(PROVIDED TEXT Opens)
Referring now to FIGS. 18A-18E, various exemplary implementations incorporating the teachings of the present disclosure are shown. Referring now to FIG. 18A, the teachings of the disclosure can be implemented in an audio interface 1044 of a high definition television (HDTV) 1037. The HDTV 1037 includes an HDTV control module 1038, a display 1039, a power supply 1040, memory 1041, a storage device 1042, a network interface 1043, and an external interface 1045. If the network interface 1043 includes a wireless local area network interface, an antenna (not shown) may be included.

The HDTV 1037 can receive input signals from the network interface 1043 and/or the external interface 1045, which can send and receive data via cable, broadband Internet, and/or satellite. The HDTV control module 1038 may process the input signals, including encoding, decoding, filtering, and/or formatting, and generate output signals. The output signals may be communicated to one or more of the display 1039, memory 1041, the storage device 1042, the network interface 1043, and the external interface 1045.

Memory 1041 may include random access memory (RAM) and/or nonvolatile memory. Nonvolatile memory may include any suitable type of semiconductor or solid-state memory, such as flash memory (including NAND and NOR flash memory), phase change memory, magnetic RAM, and multi-state memory, in which each memory cell has more than two states. The storage device 1042 may include an optical storage drive, such as a DVD drive, and/or a hard disk drive (HDD). The HDTV control module 1038 communicates externally via the network interface 1043 and/or the external interface 1045. The power supply 1040 provides power to the components of the HDTV 1037.
(PROVIDED TEXT Closes)
(GIVEN INFORMATION Opens)
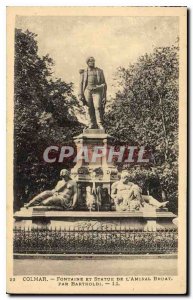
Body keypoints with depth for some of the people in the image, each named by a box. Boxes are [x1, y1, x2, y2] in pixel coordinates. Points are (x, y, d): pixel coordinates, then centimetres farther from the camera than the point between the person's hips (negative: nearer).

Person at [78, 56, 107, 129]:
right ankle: (91, 125, -2)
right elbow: (81, 84, 12)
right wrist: (80, 95, 0)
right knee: (90, 109, -4)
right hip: (87, 91, 1)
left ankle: (100, 124, -16)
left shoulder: (99, 71, 13)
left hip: (97, 91, -1)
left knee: (98, 107, -18)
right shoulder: (84, 72, 15)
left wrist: (104, 95, 5)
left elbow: (104, 83, 12)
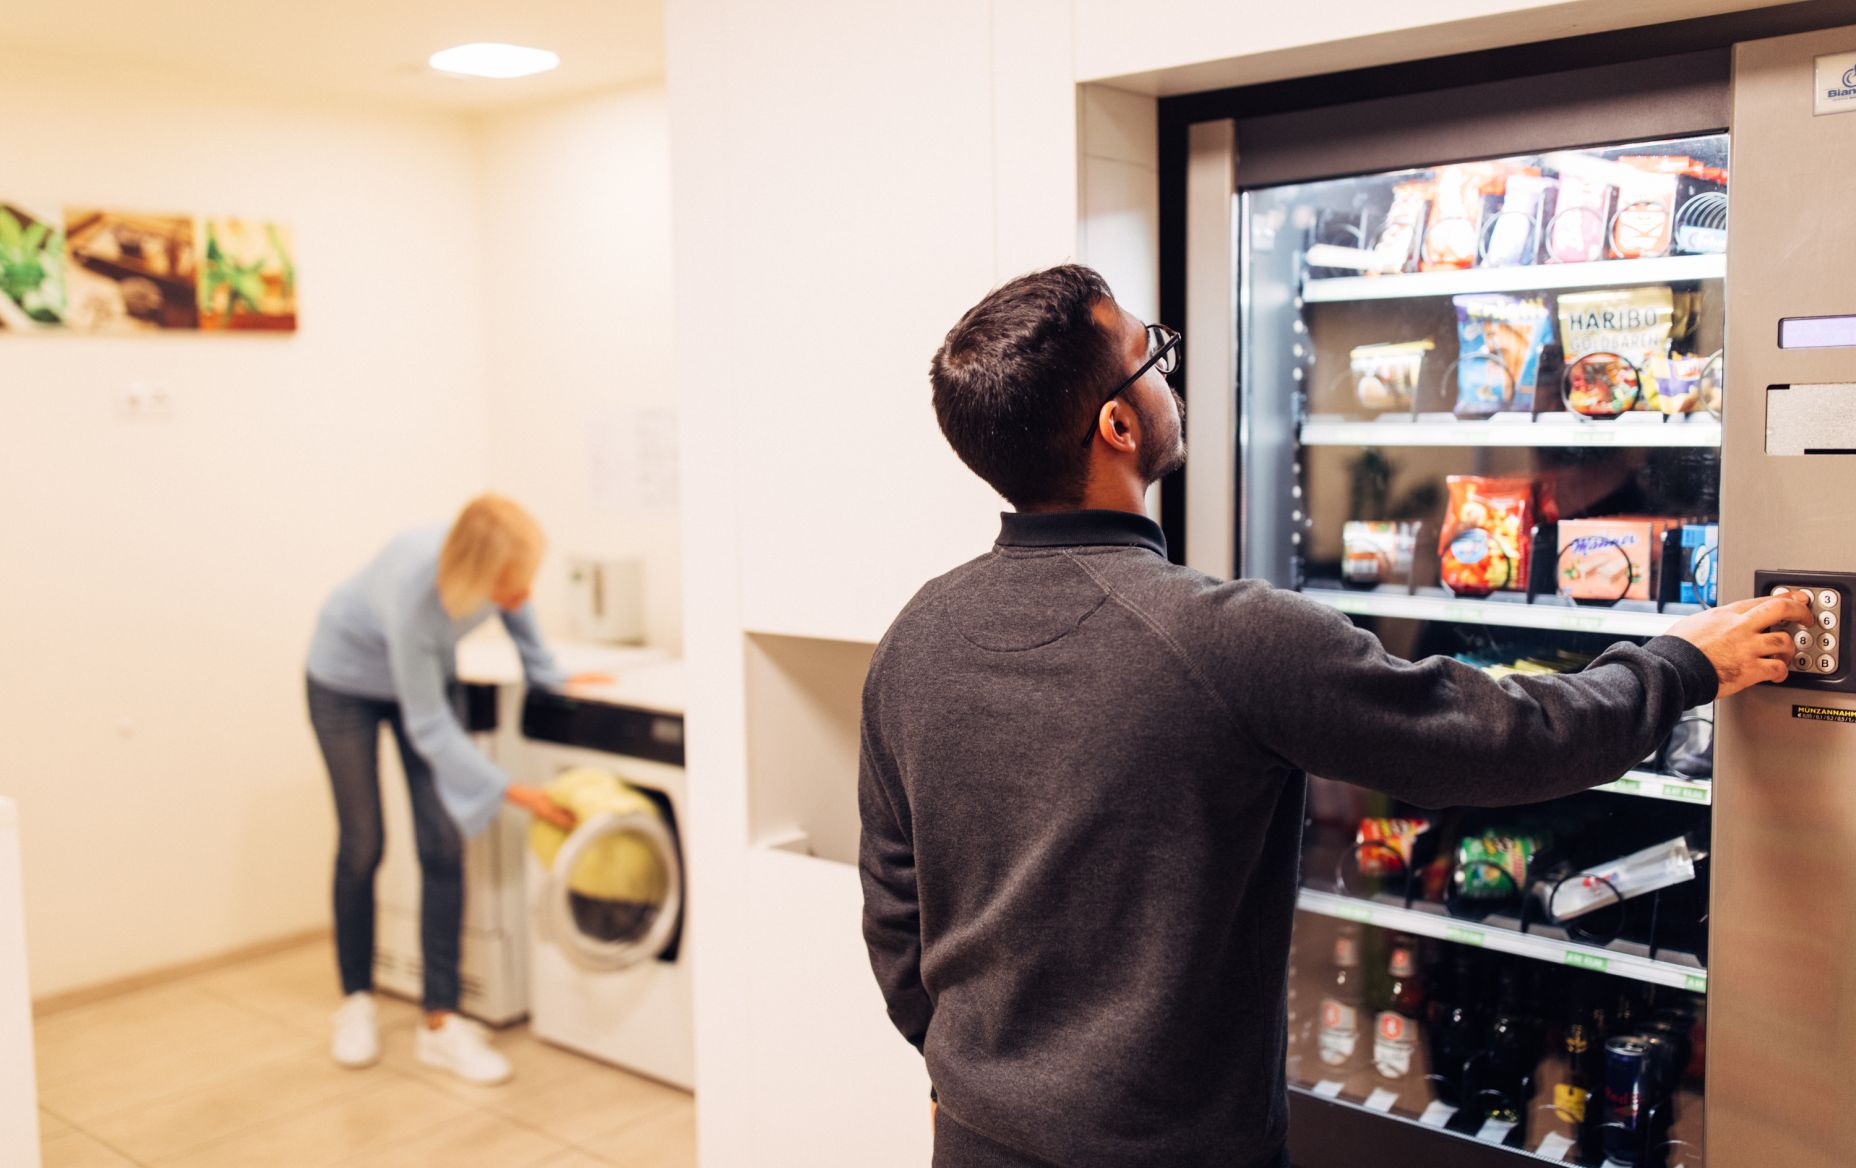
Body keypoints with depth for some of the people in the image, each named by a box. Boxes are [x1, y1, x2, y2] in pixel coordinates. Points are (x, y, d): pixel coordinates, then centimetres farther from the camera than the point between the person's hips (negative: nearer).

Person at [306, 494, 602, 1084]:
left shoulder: (501, 563, -30)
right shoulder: (416, 595, -43)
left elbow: (516, 608, -2)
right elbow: (428, 728, -33)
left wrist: (548, 675, -2)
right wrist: (513, 791, -33)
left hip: (429, 672, 4)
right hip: (348, 678, -4)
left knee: (443, 844, -4)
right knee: (362, 846, 3)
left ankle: (441, 1023, 2)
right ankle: (356, 1002, 26)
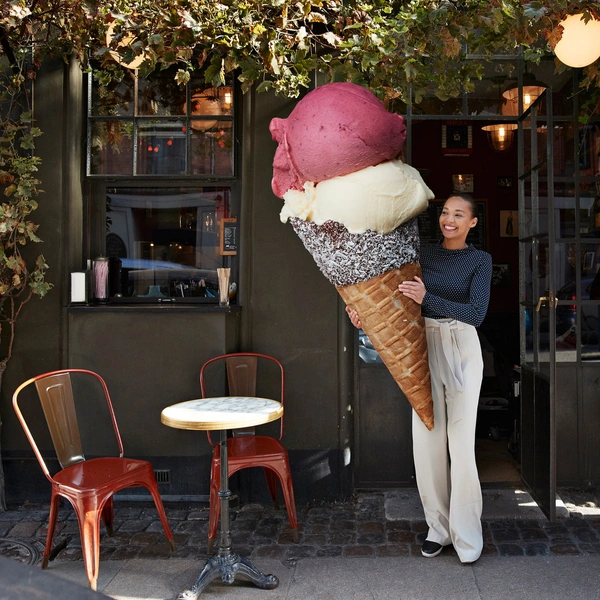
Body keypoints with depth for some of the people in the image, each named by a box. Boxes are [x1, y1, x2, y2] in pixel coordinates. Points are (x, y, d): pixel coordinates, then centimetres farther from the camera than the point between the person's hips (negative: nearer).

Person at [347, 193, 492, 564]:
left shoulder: (480, 260, -1)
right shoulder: (424, 254, 8)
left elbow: (476, 314, -12)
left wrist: (427, 298, -23)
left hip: (462, 350, -3)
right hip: (425, 346, 3)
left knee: (461, 441, -5)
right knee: (427, 439, 3)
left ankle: (466, 533, 9)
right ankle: (439, 527, 17)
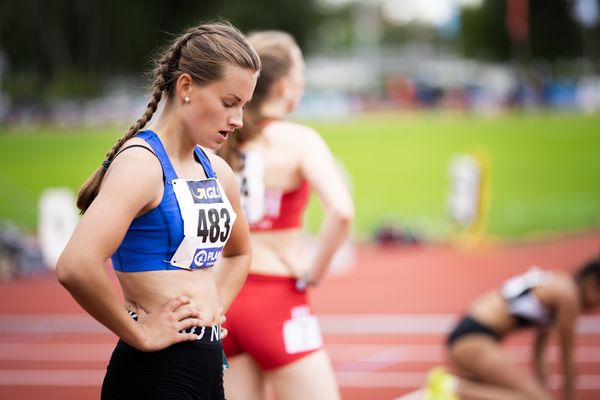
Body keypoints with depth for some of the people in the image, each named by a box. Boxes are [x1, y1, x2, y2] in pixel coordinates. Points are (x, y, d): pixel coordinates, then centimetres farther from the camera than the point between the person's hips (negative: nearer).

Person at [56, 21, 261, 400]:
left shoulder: (218, 171, 9)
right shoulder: (141, 163, -14)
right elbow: (77, 267, -30)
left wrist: (216, 308, 13)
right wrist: (140, 334, -19)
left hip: (209, 367, 8)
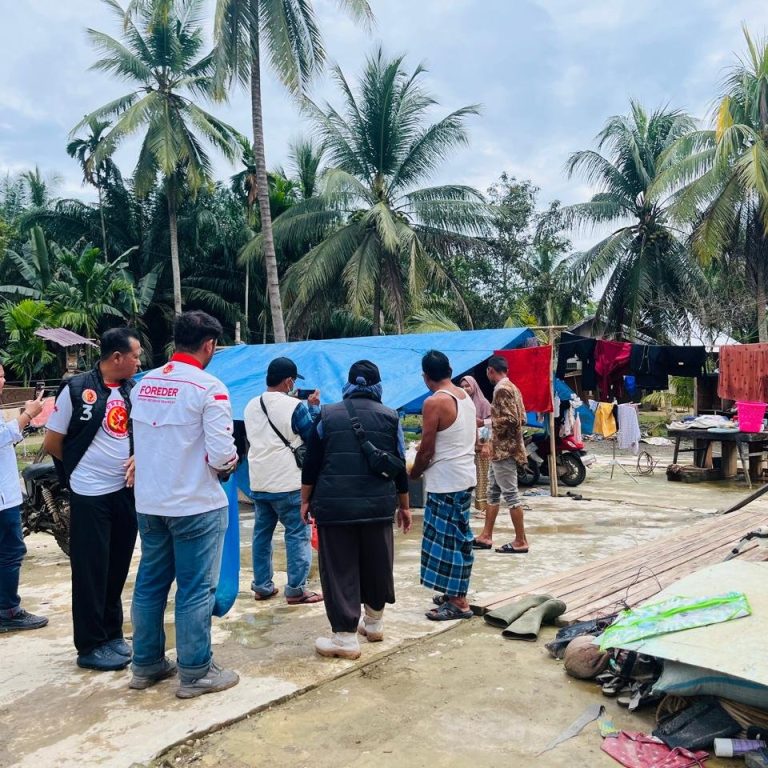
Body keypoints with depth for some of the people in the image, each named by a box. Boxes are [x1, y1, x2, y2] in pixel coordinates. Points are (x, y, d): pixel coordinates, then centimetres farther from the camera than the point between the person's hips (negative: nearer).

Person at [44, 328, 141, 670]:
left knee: (118, 568, 15)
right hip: (90, 495, -5)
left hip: (126, 491, 5)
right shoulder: (76, 389, -10)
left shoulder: (133, 390, 4)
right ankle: (91, 646, 17)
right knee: (91, 571, 4)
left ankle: (112, 633, 30)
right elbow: (52, 443, -4)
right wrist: (83, 466, 5)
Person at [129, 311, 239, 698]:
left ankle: (146, 665, 30)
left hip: (149, 502, 7)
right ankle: (195, 673, 14)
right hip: (196, 505, -7)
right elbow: (221, 453, -19)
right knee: (196, 590, 4)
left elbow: (147, 440, 12)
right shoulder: (208, 387, -15)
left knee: (150, 584, 16)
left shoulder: (144, 384, 5)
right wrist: (229, 464, 2)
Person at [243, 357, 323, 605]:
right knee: (298, 535, 2)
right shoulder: (295, 406, -12)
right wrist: (314, 407, 10)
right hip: (288, 484, -6)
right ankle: (296, 590, 5)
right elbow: (314, 436, -3)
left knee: (262, 534, 15)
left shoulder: (251, 406, 8)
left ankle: (262, 586, 22)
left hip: (258, 484, 7)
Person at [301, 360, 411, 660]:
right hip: (377, 505, 2)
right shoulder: (390, 417, 4)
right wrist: (404, 506, 15)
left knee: (339, 570, 3)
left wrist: (306, 501, 12)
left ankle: (345, 636, 4)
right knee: (377, 564, 17)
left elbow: (311, 464, 2)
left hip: (334, 506, -2)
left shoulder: (328, 415, 2)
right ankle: (374, 622, 31)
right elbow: (400, 467, 6)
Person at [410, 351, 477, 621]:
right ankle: (454, 592, 27)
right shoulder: (466, 397, 9)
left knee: (448, 539, -2)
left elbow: (427, 450, -16)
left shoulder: (434, 403, -16)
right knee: (458, 537, 16)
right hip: (466, 475, 9)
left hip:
(GIVEN INFORMATION Closes)
Extend the HDTV passage beyond its final sentence. The records have no connection to the HDTV passage.

The audio interface 1044 may include a microphone and a speaker. The audio interface 1044 may also include an integrated adaptive jitter buffer and packet loss concealment module according to the principles of the present disclosure. VoIP packets may be received by the network interface 1043 and passed to the audio interface 1044. The integrated AJB/PLC module may decode audio data included in the VoIP packets and pass the data to the speaker.

Referring now to FIG. 18B, the teachings of the disclosure may be implemented in an audio interface 1051 of a vehicle 1046. The vehicle 1046 may include a vehicle control system 1047, a power supply 1048, memory 1049, a storage device 1050, and a network interface 1052. If the network interface 1052 includes a wireless local area network interface, an antenna (not shown) may be included. The vehicle control system 1047 may be a powertrain control system, a body control system, an entertainment control system, an anti-lock braking system (ABS), a navigation system, a telematics system, a lane departure system, an adaptive cruise control system, etc.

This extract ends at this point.